I find it unfathomable that people would do this on purpose week in and week out, audition after audition after show after show after role after role after role. Acting at its best and worst reveals something about the performer to those willing to see it, to those available to understand the depth of the honesty and the mess being funneled into a character. Acting isn't about being fake; it's about being real, and I don't have that level of discipline.

A week later we do a sound check at the venue an hour before the performance. It's my first time using a microphone. I don't know how to adjust its height. I've never had to use one before because I've never had to sing in front of an audience, and my speaking voice is loud enough to fill the room if I need it to. Never once has anyone yelled LOUDER! from the nosebleeds. I sing into the mic. I'm not close enough. No one can hear me.

For those of you old enough to drink, Sam says before we break for dinner, please don't have too many before you go onstage because you think it'll help. Believe me, it won't. She points two fingers at me. I put my hands up like the police are coming through the door. Scout's honor. I will be there, and I will be sober. Ish. And then she says something that I desperately need to hear: Trust yourself. Even though I don't, it's nice to know that someone thinks I should have the capacity to.

Show time. Family and friends are there to witness the spectacle. I even posted the event on Facebook, albeit cryptically and a mere five minutes before the show, to satisfy my Millennial's compulsion to commemorate occasions by searing them indelibly to the face of social media. I have three cocktails before leaving the house. I sit in the green room with performers who are all younger and more experienced than I am and decide whether or not I'm going to vomit.

I'm hidden in the middle of the line-up, and I'm planning on using the crutch of conversation to present myself as a personality instead of a vocalist to ease my apprehension. I walk on stage, into the tiny space allotted for me next to the piano, and I talk. I talk about the success of the workshop and what a great resource it provides the theatrical community, and won't you all give us some money?
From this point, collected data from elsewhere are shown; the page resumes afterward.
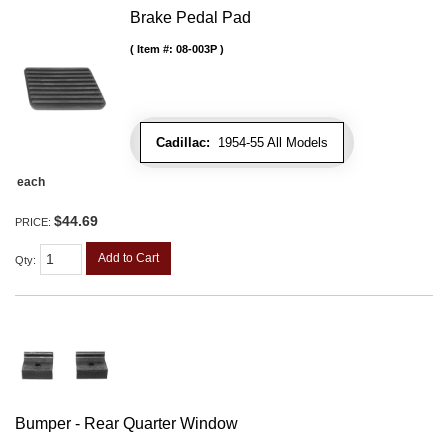
Brake Pedal Pad
Item #:
08-003P
Cadillac:
1954-55 All Models
each
$44.69
PRICE:
Add to Cart
Qty
:
Bumper - Rear Quarter Window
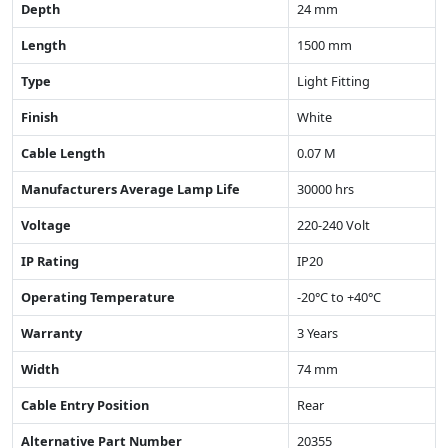
Depth
24 mm
Length
1500 mm
Type
Light Fitting
Finish
White
Cable Length
0.07 M
Manufacturers Average Lamp Life
30000 hrs
Voltage
220-240 Volt
IP Rating
IP20
Operating Temperature
-20°C to +40°C
Warranty
3 Years
Width
74 mm
Cable Entry Position
Rear
Alternative Part Number
20355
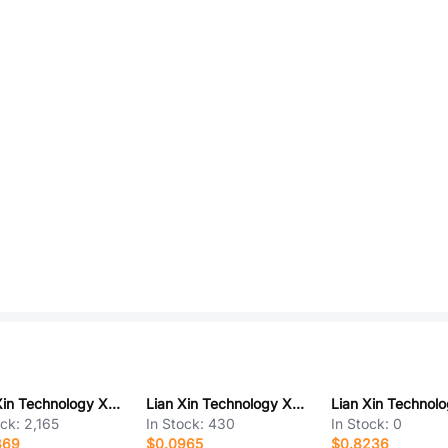
Lian Xin Technology XUBF-0336-0817
Lian Xin Technology XDFC-0520-06P
ock:
2,165
In Stock:
430
In Stock:
0
869
$0.0965
$0.8236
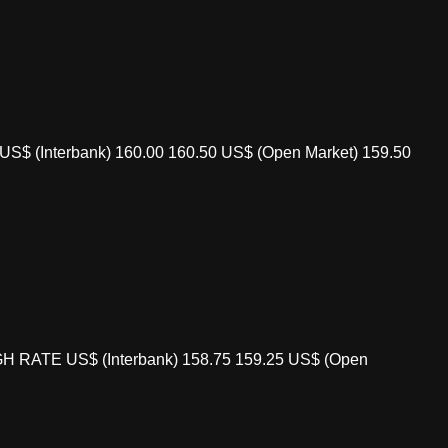
S$ (Interbank) 160.00 160.50 US$ (Open Market) 159.50
GH RATE US$ (Interbank) 158.75 159.25 US$ (Open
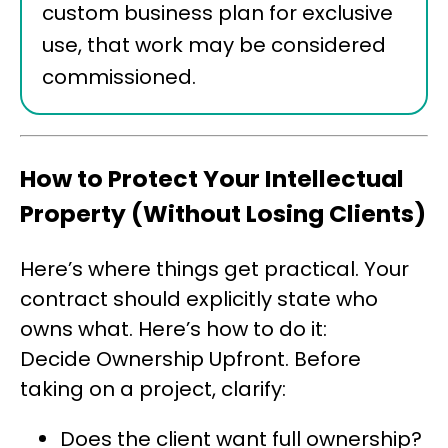
custom business plan for exclusive
use, that work may be considered
commissioned.
How to Protect Your Intellectual
Property (Without Losing Clients)
Here’s where things get practical. Your
contract should explicitly state who
owns what. Here’s how to do it:
Decide Ownership Upfront. Before
taking on a project, clarify:
Does the client want full ownership?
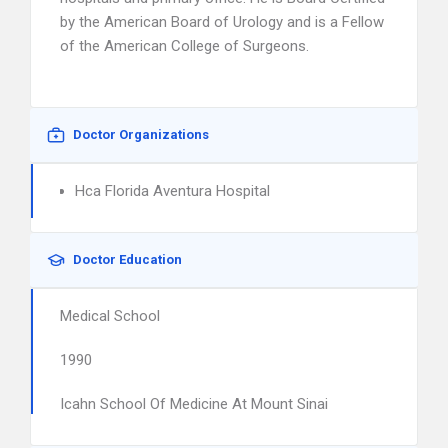
by the American Board of Urology and is a Fellow
of the American College of Surgeons.
Doctor Organizations
Hca Florida Aventura Hospital
Doctor Education
Medical School
1990
Icahn School Of Medicine At Mount Sinai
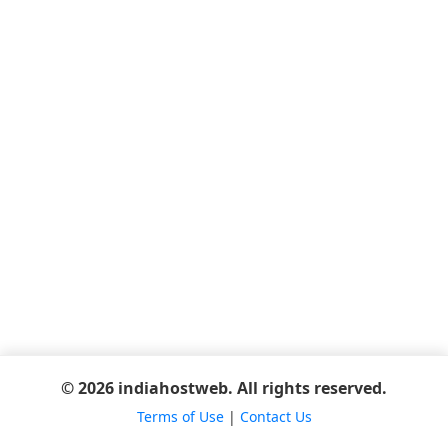
© 2026 indiahostweb. All rights reserved.
Terms of Use
|
Contact Us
I talk about how we love our young performers, and thank all the parents in the audience for supporting their kids' artistic endeavors and not forcing them to become accountants. Then, with no more monologue and no one else in the audience to shake for a drink or a donation, I look to the accompanist and plunge to the depths.

The first note is a shit-show, but I'm past the point of caring. I locate enjoyment in the horrible, hilarious sensation of being average and forgettable, and have fun regardless. I find the music and manage to hang onto it, though I predictably forget everything Sam taught me about telling a story through the performance. I'm too far from the mic, I don't plant my feet, I gesticulate to the heavens and beyond; I scoop notes and hit thirds and fifths and god-knows-what that aren't in the music, and at one point I even close my eyes. Any inclination I have for acting dissolves. A song without an acting performance isn't musical theatre, and I successfully did not perform musical theatre. Twice.

You're really entertaining on stage! my dad says after it's all over and done and I don't have to feel like throwing up anymore. You should do this all the time! This may really change the direction of your life!

Bless his enthusiasm. No, I assure him, the experience didn't awaken anything in me. I never have to wonder if I'm missing something essential by not being an actress, and I got an important feel for the other side of the curtain-what happens on stage when I'm fluffing wigs in the dressing room and spraying people with blood, and eating leftover Panda Express because I don't have to present a part of myself that's vulnerable to a crowd of anonymous faces. My ability to parade myself laid bare over and over again is not sustainable, and while I appreciated the experience, my schedule of upcoming performances will remain sparse. Some people have the obsession to seek spotlight, the urgency to perform renditions of circumstances representative of the human experience. I do not feel that call, though I've stepped closer to understanding its appeal; regardless, I'm satisfied backstage.